Blackaria (2010): This is the other low budget homage to Italian horror cinema and the giallo by French directors Francois Gaillard and Christophe Robin, but where Last Caress was mining the totality of the giallo and Lucio Fulci-style horror, this one is a love letter to Dario Argento from Deep Red to Phenomena. Unlike Last Caress, this one also has an actual plot, but given the roughness of the script, the - how shall I say? - problematic intelligence of said plot, not to speak of what I can only read as its rampant misogyny, that's not necessarily a good thing. Again, you'll also need a high tolerance for amateurish acting and a non-professional feel, but just might be compensated for your patience by the film's cheap yet loving art direction, the excellent editing and a lot of style. This is clearly again a film made by fans of Italian horror for other fans of it exclusively, so you'll probably already know if Blackaria is for you or not.

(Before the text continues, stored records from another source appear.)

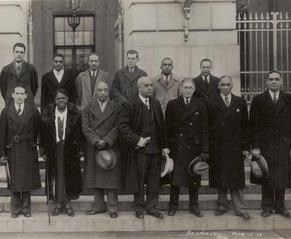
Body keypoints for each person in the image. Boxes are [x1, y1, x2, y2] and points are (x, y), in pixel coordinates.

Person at [250, 70, 291, 218]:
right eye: (271, 79)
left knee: (281, 177)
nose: (274, 81)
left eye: (276, 79)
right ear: (266, 82)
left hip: (284, 146)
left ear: (281, 81)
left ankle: (280, 206)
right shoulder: (258, 100)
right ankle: (266, 207)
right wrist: (256, 146)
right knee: (266, 175)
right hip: (265, 146)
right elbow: (253, 125)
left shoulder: (290, 99)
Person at [118, 76, 169, 220]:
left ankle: (152, 207)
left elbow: (161, 126)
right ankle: (139, 207)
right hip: (139, 150)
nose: (150, 88)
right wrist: (137, 139)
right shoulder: (130, 104)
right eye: (146, 86)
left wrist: (164, 146)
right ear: (139, 88)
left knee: (154, 180)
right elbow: (122, 126)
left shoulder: (155, 103)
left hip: (156, 149)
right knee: (139, 180)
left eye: (151, 85)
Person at [207, 76, 251, 220]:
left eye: (228, 84)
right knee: (220, 176)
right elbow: (206, 126)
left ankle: (240, 208)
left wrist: (245, 147)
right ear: (218, 86)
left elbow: (246, 126)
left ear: (232, 86)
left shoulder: (240, 101)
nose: (225, 87)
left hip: (235, 147)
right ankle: (222, 205)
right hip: (217, 146)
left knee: (236, 178)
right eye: (223, 84)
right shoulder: (210, 102)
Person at [165, 78, 209, 217]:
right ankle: (173, 205)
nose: (188, 90)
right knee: (175, 180)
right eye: (185, 87)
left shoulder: (200, 105)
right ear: (181, 89)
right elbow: (167, 127)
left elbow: (205, 129)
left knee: (194, 177)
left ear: (194, 89)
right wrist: (166, 146)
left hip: (194, 147)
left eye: (190, 88)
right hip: (177, 146)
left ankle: (194, 206)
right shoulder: (172, 105)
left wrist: (205, 150)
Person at [0, 86, 42, 218]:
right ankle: (16, 208)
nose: (19, 96)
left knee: (27, 180)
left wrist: (38, 146)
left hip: (28, 148)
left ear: (25, 96)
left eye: (21, 94)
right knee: (14, 180)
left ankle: (26, 207)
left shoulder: (33, 111)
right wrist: (2, 154)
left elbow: (38, 130)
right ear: (12, 95)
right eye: (16, 93)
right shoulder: (6, 111)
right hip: (12, 149)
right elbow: (2, 134)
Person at [82, 81, 122, 218]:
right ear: (96, 92)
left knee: (111, 179)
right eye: (100, 90)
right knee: (96, 178)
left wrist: (106, 140)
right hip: (94, 147)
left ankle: (112, 207)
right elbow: (85, 127)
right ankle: (98, 206)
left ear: (108, 92)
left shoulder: (116, 107)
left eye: (105, 90)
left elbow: (118, 126)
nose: (103, 93)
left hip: (110, 146)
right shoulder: (87, 108)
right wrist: (96, 141)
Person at [41, 88, 83, 217]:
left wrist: (80, 150)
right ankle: (58, 204)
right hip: (54, 149)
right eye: (58, 98)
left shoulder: (75, 113)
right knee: (56, 177)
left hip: (70, 149)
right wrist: (42, 149)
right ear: (55, 100)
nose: (61, 100)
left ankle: (68, 203)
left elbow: (80, 133)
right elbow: (42, 133)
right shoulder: (48, 112)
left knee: (68, 177)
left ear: (68, 100)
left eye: (63, 98)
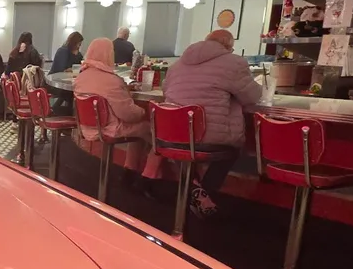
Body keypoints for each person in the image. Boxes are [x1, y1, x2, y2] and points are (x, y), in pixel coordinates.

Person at [162, 29, 264, 217]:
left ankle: (193, 187)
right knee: (233, 150)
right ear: (227, 47)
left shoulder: (177, 64)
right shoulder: (234, 63)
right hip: (209, 137)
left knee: (181, 146)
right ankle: (203, 194)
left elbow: (165, 90)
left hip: (172, 133)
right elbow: (253, 97)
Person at [73, 38, 160, 179]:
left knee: (139, 130)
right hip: (110, 129)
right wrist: (143, 112)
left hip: (87, 128)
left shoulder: (80, 78)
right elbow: (127, 114)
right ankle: (149, 176)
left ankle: (130, 169)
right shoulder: (112, 81)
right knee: (151, 130)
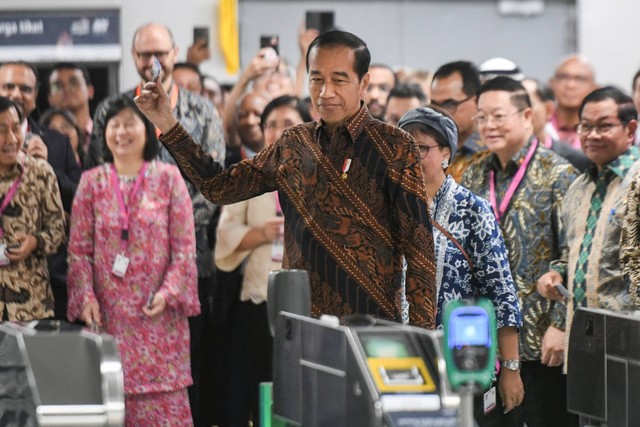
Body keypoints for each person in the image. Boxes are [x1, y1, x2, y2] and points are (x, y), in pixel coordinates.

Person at [135, 30, 438, 328]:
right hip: (304, 323)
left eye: (339, 80)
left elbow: (419, 250)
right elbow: (219, 186)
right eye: (317, 78)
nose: (325, 91)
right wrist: (167, 123)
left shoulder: (395, 147)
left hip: (374, 324)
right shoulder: (294, 144)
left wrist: (421, 339)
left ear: (364, 83)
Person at [86, 23, 225, 426]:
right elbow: (103, 181)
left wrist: (166, 228)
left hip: (187, 264)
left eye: (160, 53)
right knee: (117, 381)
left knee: (187, 376)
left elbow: (212, 185)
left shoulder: (201, 111)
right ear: (133, 58)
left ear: (176, 52)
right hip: (118, 275)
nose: (153, 62)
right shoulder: (111, 111)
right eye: (144, 55)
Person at [67, 96, 199, 426]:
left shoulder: (169, 179)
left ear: (148, 130)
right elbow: (79, 252)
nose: (122, 131)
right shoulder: (91, 183)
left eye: (130, 123)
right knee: (110, 405)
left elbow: (185, 250)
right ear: (104, 132)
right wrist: (85, 298)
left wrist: (168, 292)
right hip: (107, 320)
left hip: (159, 320)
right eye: (115, 124)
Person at [461, 76, 578, 427]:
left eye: (498, 116)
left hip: (539, 340)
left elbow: (574, 253)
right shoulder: (473, 174)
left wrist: (561, 325)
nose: (488, 126)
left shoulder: (558, 174)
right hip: (482, 338)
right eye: (481, 117)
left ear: (527, 116)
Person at [398, 107, 523, 418]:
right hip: (400, 356)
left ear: (445, 153)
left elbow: (501, 293)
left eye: (422, 148)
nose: (411, 156)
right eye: (404, 148)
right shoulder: (388, 206)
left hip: (461, 358)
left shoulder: (472, 210)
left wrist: (510, 368)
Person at [215, 95, 309, 426]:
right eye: (271, 125)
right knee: (262, 385)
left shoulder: (326, 176)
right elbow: (225, 236)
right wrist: (262, 233)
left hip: (313, 305)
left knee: (307, 390)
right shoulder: (249, 175)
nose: (280, 132)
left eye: (288, 123)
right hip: (260, 300)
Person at [537, 87, 640, 362]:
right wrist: (557, 275)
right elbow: (571, 253)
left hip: (631, 341)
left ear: (630, 129)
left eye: (604, 126)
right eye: (586, 127)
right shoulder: (579, 188)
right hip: (585, 341)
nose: (592, 135)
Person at [0, 61, 82, 320]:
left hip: (36, 296)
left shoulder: (53, 150)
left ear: (36, 98)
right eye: (8, 86)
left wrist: (35, 242)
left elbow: (74, 210)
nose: (15, 94)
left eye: (25, 88)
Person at [0, 97, 66, 321]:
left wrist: (35, 242)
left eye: (16, 128)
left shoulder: (40, 173)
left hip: (32, 305)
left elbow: (58, 231)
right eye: (1, 130)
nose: (11, 138)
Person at [430, 61, 486, 182]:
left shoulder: (493, 152)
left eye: (450, 104)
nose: (440, 113)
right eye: (434, 106)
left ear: (477, 101)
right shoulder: (429, 151)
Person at [522, 78, 590, 172]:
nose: (517, 112)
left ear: (548, 110)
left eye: (525, 105)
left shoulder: (574, 161)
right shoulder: (499, 158)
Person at [548, 55, 598, 150]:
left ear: (594, 88)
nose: (571, 85)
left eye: (580, 79)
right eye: (563, 77)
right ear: (551, 83)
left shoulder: (601, 130)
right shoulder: (539, 125)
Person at [48, 62, 94, 153]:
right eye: (57, 85)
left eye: (74, 82)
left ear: (90, 91)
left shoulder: (107, 135)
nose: (66, 88)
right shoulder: (43, 140)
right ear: (50, 98)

Gun Crazy: Episode 2 - Beyond the Law (2002): Atsushi Muroga is one of the better directors of Japanese 90s/00s direct to video action fodder, and while this concoction about a cute, idealistic female lawyer (Rei Kikukawa) finding herself trying out the at first rather more simple seeming law of the gun isn't exactly a hidden gem, it's among the more watchable films from this part of the Japanese movie industry. The problem with these films is often that they're produced so cheaply they can't actually afford all that much action - which is a bit of a problem in supposed action films - and have to replace it with weirdness (if you're lucky), melodrama, and empty warehouses. Muroga generally knows how to handle these things with a certain degree of style, and here avoids the genre's all too typical boredom by judicious application of slow motion, entertaining pseudo-philosophy, and choice moments of leather and guns porn. It's not great filmmaking, but it's entertaining enough.
Cosmopolis (2012): Not to sound like one of those people who hate any movie with intellectual ambition, but nearly two hours of expressionless puppets declaiming stiff (I'd bet taken one to one from DeLillo's novel) dialogue that confuses depth and obtuseness are nothing to endear a movie to me, particularly when nothing the film has to say is all that complicated or deep. In fact, I can't help but suspect this is a case of a film hiding its lack of intellectual rigour behind gestures to suggest DEEP ART. My disillusionment with Cronenberg continues apace. At least the soundtrack is pretty great.